Document passage START
Next up was dinner time, yummy. As we had an inkling that cooking amenities may be scarce we had cleverly precooked 2 nights worth of supper at the previous campsite, all that remained was for us to heat it up. The DOC supply wood every second day and this wasn’t one of the days so we had very little wood at our disposal. Sandra went off in search of sticks and twigs whilst I hunted around for some kindling to get the fire started. Obviously, as I am writing this, we didn’t starve to death and were successfully able to build a fire and reheat our pasta and mince. It tasted great. I think food tastes extra special when you have built a wood fire to make it (or reheat it). The next challenge was the shower. Sandra had decided to shower before supper whilst the sun was still up and it was reasonably warm, smart cookie. I had been expecting slightly tepid water, what I got was nothing short of ice water. I have to say though that eventually you become numb to it and enjoy a refreshing shower.
Document passage END
Work to be completed:
Answer these about the campsite passage above:
1. How often does the DOC supply wood?
2. What food did they reheat over the fire?
3. When did Sandra take her shower?
Dataset entries START
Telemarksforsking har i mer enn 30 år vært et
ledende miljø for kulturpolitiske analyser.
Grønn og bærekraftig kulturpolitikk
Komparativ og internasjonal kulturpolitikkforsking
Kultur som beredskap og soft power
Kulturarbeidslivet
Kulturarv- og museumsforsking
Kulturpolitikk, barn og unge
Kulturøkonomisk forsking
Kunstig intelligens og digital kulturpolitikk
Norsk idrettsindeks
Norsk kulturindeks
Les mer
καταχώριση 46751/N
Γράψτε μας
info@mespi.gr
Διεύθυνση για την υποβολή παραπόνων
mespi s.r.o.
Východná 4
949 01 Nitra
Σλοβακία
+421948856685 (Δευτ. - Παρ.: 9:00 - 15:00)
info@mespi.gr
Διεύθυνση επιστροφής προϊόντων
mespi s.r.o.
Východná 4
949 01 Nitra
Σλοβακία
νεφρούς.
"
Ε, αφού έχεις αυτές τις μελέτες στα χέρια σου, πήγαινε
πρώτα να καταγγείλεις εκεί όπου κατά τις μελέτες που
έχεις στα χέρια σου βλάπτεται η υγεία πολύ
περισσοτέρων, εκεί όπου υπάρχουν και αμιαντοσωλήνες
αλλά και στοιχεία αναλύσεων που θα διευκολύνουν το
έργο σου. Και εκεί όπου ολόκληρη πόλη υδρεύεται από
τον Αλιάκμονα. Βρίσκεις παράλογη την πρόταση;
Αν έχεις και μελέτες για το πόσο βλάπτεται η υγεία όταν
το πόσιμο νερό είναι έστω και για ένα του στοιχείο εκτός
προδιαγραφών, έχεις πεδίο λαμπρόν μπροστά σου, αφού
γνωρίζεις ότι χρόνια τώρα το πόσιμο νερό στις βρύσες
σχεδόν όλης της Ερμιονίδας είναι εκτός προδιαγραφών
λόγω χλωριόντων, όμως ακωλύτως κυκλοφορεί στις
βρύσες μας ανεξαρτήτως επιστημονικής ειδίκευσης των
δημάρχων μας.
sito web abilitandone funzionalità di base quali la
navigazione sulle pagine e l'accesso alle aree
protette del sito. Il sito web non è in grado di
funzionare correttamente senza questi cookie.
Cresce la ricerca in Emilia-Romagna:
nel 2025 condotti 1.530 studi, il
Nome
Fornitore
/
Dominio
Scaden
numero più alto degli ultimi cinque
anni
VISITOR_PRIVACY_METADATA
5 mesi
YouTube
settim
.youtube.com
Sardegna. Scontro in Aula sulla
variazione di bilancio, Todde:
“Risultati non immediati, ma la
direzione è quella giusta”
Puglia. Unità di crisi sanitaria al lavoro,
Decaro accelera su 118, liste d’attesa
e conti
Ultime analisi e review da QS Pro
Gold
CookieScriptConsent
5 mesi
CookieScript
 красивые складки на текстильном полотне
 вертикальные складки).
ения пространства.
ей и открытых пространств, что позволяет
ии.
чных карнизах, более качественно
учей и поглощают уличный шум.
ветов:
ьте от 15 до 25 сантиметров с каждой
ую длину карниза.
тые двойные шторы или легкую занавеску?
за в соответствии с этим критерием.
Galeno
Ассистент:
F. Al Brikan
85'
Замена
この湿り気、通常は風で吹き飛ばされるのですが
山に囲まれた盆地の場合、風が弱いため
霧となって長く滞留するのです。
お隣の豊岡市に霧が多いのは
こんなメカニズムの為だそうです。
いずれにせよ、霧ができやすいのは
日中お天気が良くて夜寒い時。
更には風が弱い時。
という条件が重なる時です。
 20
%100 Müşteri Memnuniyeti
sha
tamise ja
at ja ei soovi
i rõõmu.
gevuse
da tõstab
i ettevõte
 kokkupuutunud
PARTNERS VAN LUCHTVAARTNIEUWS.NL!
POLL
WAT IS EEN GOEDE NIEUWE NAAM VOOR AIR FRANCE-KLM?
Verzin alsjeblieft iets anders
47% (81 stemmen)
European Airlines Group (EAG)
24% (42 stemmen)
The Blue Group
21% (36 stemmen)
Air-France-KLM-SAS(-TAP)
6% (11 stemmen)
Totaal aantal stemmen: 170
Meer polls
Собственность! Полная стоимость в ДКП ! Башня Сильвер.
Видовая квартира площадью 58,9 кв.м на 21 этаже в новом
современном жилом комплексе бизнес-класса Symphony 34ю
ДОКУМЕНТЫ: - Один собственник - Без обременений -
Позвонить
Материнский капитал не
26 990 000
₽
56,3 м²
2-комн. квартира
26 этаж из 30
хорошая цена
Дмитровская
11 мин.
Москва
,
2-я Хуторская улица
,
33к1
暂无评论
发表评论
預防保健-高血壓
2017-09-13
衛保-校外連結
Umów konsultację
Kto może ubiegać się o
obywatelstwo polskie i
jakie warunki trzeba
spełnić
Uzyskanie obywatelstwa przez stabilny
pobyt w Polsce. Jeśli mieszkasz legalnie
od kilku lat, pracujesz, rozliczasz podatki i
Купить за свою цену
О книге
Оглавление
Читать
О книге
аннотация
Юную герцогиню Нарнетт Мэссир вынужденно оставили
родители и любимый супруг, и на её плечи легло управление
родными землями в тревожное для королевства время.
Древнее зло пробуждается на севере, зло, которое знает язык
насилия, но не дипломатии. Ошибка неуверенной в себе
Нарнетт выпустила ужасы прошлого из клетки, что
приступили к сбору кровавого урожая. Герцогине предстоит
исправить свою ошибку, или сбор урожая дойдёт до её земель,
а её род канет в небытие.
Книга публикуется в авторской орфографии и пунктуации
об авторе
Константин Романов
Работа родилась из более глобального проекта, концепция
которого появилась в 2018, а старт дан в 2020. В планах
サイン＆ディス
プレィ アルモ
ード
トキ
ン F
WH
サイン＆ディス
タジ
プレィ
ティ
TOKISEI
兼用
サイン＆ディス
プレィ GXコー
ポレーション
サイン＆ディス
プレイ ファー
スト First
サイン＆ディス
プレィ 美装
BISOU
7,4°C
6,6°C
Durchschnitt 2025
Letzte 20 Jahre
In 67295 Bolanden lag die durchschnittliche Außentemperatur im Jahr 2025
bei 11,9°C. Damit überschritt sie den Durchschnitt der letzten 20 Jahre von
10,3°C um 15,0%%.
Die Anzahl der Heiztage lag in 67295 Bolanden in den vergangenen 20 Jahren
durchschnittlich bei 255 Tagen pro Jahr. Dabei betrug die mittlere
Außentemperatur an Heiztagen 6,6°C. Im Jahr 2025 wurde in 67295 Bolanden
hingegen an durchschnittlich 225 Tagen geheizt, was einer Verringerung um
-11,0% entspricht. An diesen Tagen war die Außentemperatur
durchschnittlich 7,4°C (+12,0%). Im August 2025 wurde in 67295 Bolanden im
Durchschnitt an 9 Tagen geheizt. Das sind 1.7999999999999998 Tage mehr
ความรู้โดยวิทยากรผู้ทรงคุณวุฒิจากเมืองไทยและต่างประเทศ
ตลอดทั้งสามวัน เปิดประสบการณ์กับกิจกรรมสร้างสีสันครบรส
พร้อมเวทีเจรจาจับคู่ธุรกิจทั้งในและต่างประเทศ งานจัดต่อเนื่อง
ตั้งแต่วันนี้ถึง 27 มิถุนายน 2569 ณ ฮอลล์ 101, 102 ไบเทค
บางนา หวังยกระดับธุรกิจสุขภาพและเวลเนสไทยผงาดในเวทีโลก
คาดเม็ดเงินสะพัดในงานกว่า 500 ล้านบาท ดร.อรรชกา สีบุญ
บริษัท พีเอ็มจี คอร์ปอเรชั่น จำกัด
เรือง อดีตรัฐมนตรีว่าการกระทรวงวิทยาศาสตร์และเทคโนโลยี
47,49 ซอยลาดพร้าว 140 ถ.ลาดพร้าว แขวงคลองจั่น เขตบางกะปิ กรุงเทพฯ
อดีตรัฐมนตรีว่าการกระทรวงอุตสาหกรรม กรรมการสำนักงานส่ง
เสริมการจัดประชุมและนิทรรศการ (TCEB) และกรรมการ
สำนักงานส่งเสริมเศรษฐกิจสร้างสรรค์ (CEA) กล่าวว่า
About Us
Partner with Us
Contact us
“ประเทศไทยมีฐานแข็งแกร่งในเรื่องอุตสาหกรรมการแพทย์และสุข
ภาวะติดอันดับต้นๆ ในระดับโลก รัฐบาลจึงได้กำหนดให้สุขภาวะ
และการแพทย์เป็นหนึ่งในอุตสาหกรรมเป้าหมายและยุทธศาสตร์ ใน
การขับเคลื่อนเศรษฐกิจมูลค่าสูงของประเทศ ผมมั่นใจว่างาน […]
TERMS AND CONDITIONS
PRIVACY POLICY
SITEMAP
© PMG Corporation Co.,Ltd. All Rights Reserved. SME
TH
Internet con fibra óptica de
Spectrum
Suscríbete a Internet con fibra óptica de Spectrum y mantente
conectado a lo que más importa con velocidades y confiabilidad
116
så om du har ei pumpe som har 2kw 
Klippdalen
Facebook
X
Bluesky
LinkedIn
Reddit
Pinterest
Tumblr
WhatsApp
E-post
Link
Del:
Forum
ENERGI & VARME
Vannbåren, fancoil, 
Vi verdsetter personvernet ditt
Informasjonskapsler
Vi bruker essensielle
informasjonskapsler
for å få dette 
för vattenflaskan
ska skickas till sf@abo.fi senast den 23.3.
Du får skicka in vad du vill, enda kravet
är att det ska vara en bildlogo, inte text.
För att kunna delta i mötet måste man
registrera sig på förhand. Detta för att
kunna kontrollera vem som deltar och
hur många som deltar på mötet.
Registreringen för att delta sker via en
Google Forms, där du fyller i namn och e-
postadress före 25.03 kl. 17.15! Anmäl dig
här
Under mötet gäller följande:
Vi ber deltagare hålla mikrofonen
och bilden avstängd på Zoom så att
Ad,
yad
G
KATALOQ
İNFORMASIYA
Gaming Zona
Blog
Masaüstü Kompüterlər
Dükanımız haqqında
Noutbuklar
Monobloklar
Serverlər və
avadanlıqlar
Dataset entries END
Written solution:
1. Every second day.
2. Pasta and mince.
3. Before supper, while the sun was still up and it was fairly warm.